__GIVEN EXERCISE__
Return the lines unchanged, from the line with "Rendered at 2001 by 1125 pixels." to the line with "picture [239, 420, 1681, 961]".

__DATASET__

+---+

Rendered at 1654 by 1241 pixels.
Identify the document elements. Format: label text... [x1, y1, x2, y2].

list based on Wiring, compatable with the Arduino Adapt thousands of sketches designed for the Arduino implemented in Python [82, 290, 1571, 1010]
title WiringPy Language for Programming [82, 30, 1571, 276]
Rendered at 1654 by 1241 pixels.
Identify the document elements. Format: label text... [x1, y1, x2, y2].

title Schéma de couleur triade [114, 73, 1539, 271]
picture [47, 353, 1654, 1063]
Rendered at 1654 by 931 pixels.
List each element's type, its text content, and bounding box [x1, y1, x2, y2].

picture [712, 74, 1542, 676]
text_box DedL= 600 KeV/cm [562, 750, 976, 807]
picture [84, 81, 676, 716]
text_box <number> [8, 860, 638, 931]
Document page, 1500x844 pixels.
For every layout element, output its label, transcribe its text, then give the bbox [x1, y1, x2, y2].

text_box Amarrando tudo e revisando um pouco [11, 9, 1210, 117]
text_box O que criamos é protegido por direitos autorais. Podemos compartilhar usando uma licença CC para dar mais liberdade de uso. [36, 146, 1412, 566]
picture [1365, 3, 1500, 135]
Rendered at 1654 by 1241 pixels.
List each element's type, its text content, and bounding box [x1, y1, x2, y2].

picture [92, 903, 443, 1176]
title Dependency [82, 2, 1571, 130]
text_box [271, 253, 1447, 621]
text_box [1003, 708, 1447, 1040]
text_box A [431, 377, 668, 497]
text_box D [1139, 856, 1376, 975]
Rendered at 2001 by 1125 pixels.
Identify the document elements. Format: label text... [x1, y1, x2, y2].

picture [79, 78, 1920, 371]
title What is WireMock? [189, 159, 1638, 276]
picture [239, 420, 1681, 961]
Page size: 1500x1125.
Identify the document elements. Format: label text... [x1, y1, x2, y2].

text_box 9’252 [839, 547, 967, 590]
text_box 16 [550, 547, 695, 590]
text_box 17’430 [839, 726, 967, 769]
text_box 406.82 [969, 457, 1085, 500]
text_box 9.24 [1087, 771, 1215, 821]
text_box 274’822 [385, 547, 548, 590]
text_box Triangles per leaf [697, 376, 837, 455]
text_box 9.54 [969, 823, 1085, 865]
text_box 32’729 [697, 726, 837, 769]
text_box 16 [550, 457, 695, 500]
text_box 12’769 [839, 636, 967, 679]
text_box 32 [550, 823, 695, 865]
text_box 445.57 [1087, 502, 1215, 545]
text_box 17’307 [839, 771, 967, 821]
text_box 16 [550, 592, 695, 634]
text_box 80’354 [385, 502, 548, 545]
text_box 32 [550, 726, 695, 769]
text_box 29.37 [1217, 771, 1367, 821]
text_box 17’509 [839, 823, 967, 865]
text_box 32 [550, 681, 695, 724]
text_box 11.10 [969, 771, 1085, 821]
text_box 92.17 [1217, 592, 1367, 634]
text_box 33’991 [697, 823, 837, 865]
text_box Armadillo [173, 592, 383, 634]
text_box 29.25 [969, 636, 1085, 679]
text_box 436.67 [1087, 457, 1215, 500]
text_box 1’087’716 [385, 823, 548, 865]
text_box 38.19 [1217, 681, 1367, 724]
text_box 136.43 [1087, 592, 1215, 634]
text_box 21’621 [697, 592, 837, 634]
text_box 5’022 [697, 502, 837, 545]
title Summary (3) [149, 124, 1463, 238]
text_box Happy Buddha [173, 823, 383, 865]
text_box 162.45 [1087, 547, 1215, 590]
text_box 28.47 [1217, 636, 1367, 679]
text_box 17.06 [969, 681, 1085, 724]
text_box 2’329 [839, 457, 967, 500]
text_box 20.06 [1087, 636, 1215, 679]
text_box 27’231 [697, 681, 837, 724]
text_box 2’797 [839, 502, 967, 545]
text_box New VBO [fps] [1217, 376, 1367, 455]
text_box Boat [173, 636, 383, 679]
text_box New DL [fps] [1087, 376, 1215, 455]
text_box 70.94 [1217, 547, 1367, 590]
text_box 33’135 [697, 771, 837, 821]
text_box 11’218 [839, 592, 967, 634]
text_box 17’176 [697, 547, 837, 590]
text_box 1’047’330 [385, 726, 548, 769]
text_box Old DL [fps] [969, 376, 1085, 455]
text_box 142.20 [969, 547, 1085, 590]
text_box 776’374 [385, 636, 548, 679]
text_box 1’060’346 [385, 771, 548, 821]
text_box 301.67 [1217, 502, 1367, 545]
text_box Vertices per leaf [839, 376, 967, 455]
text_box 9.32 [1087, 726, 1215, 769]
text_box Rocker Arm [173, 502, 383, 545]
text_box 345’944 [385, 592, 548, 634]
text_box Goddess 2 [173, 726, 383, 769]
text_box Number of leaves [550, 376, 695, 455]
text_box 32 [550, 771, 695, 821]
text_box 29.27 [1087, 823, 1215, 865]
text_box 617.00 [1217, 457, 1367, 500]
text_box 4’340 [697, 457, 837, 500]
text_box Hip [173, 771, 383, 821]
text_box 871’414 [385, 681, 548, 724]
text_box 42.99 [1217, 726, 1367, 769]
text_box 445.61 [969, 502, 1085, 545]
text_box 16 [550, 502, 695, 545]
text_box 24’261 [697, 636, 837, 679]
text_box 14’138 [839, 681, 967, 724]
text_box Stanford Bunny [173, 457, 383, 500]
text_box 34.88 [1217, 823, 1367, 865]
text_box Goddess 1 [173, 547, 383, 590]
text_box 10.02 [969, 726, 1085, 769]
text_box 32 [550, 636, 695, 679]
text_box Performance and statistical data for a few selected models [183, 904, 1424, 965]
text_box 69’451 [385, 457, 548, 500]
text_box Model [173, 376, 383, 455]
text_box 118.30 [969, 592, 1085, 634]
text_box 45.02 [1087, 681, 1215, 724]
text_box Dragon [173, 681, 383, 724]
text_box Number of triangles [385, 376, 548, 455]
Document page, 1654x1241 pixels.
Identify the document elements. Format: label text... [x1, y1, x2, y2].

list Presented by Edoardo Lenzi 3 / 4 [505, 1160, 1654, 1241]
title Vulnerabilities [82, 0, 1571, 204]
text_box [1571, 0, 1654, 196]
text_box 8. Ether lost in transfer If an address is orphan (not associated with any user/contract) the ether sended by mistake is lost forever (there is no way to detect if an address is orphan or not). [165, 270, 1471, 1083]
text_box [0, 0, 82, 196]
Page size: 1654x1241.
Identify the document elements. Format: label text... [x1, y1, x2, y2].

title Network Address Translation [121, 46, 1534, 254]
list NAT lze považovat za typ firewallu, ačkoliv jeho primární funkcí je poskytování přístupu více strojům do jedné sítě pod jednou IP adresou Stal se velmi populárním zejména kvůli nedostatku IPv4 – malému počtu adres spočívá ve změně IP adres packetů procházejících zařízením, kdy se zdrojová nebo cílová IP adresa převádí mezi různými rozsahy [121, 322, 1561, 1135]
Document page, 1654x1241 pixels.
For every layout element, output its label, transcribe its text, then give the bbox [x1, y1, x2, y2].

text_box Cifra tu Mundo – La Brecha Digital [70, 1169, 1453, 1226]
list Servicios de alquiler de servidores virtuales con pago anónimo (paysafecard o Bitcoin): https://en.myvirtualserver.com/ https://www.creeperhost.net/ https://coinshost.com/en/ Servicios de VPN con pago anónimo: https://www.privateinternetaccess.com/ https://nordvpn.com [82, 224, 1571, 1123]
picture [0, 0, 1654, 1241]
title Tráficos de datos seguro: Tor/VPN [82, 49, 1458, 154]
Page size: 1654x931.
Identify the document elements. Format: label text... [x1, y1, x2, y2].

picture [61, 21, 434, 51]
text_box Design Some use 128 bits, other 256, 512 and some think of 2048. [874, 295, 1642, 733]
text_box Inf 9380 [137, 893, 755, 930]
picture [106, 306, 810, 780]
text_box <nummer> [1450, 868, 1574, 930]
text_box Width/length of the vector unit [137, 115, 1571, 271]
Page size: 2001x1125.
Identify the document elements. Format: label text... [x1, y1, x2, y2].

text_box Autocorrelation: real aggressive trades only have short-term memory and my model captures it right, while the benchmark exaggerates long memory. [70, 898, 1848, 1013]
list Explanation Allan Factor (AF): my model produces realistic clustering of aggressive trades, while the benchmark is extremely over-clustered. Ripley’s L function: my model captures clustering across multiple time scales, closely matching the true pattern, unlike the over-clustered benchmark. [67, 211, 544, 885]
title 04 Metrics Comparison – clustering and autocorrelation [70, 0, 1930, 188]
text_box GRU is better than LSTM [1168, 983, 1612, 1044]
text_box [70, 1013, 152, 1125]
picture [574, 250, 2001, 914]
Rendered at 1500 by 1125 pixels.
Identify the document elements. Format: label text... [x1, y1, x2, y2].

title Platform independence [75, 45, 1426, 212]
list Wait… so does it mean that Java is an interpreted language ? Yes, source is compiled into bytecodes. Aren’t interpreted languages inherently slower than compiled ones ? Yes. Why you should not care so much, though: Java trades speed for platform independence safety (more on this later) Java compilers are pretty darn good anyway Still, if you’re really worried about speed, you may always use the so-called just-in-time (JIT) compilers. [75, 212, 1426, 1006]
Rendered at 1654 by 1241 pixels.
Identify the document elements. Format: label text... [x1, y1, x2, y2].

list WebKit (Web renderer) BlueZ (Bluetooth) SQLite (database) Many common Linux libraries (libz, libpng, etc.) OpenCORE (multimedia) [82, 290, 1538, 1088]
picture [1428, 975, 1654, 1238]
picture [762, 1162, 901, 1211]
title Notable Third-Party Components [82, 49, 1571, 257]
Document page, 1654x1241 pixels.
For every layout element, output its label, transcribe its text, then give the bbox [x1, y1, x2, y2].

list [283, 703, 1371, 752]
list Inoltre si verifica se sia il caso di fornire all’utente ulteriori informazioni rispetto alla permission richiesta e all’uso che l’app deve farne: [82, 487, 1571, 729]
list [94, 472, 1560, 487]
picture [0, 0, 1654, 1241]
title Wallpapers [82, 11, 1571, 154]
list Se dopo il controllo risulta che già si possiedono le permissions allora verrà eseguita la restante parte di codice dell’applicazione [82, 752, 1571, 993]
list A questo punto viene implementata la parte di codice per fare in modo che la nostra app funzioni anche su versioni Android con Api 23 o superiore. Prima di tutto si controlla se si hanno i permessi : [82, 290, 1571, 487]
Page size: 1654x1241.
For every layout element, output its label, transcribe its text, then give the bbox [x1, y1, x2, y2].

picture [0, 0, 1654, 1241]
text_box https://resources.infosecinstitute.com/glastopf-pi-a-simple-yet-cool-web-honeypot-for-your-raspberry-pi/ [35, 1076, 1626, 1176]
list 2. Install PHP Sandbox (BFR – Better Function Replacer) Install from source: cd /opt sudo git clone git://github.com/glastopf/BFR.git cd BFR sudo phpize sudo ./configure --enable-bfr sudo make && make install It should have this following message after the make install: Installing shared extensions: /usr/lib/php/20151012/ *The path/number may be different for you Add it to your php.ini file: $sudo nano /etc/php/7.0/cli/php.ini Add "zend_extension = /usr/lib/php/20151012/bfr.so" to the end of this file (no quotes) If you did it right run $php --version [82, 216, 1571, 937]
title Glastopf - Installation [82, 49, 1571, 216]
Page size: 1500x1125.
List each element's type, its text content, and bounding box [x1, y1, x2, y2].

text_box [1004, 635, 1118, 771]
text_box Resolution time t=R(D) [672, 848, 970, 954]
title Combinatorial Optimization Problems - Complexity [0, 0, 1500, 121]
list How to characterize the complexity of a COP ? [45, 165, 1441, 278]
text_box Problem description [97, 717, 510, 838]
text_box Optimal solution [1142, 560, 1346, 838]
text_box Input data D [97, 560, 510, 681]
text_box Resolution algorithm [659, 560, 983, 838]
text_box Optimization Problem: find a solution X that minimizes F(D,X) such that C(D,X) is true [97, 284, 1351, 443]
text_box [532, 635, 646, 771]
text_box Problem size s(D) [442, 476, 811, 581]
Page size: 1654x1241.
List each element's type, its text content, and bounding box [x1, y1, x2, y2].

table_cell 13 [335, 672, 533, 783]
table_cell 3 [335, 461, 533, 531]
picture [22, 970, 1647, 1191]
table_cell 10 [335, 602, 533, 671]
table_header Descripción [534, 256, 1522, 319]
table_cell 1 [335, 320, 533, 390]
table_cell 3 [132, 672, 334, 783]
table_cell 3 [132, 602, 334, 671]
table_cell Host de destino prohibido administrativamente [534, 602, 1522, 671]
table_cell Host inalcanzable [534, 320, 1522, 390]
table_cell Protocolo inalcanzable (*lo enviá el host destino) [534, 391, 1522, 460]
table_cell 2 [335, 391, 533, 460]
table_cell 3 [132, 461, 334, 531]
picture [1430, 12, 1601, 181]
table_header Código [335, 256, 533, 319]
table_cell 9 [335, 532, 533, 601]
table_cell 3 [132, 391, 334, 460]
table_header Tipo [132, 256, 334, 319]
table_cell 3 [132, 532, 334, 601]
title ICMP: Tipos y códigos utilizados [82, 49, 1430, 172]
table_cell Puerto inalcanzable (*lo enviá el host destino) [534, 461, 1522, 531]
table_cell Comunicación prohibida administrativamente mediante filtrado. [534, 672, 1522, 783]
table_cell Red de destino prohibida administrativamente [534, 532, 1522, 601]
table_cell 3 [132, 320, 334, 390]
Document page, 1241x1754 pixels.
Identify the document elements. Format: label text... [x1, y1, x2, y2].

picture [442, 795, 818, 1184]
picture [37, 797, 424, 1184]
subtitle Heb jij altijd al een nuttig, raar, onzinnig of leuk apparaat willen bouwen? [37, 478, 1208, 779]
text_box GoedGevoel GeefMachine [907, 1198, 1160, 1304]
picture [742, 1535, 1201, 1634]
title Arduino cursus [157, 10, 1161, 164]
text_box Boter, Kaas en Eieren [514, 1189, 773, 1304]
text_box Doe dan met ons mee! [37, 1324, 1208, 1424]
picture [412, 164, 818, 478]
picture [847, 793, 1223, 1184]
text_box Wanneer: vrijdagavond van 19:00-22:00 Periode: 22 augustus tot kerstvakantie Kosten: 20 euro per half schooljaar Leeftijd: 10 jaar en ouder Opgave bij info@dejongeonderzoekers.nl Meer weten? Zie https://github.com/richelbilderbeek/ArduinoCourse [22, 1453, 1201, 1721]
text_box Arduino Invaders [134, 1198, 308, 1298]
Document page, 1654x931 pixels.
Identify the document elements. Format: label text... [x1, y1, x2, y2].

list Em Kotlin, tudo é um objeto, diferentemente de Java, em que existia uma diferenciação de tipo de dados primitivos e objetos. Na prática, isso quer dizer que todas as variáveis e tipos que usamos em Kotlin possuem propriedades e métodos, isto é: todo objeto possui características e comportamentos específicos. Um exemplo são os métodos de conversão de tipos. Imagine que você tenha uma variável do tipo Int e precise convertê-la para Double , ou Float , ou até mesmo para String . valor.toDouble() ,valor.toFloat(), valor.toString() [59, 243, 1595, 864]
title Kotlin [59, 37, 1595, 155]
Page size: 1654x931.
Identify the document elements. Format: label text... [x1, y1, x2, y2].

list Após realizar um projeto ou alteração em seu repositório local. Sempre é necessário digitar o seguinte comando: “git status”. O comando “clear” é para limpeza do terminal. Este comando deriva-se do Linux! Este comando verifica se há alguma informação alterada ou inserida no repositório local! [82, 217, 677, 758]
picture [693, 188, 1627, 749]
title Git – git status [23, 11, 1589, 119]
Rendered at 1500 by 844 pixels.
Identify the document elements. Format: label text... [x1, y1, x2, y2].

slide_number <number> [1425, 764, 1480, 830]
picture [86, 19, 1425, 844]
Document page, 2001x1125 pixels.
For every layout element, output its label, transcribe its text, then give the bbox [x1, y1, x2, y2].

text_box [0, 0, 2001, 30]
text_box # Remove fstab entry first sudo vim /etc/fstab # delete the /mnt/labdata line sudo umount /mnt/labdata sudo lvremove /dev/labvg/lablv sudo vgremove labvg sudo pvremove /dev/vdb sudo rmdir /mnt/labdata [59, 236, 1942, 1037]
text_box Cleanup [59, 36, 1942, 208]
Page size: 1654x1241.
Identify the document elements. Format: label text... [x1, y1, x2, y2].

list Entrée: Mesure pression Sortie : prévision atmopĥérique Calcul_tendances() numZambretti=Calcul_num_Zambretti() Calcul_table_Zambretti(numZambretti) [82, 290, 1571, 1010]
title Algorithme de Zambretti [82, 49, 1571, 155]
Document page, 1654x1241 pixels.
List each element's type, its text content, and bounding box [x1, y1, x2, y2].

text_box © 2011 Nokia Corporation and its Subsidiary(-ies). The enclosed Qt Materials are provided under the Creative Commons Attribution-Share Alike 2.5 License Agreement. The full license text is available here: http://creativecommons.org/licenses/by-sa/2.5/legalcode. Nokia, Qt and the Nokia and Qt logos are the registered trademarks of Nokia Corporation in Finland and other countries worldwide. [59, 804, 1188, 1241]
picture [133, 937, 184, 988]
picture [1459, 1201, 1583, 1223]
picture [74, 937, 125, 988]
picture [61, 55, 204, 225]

+---+

__SOLUTION__
Rendered at 2001 by 1125 pixels.
Identify the document elements. Format: label text... [x1, y1, x2, y2].

picture [79, 78, 1920, 371]
title What is WireMock? [189, 159, 1638, 276]
picture [239, 420, 1681, 961]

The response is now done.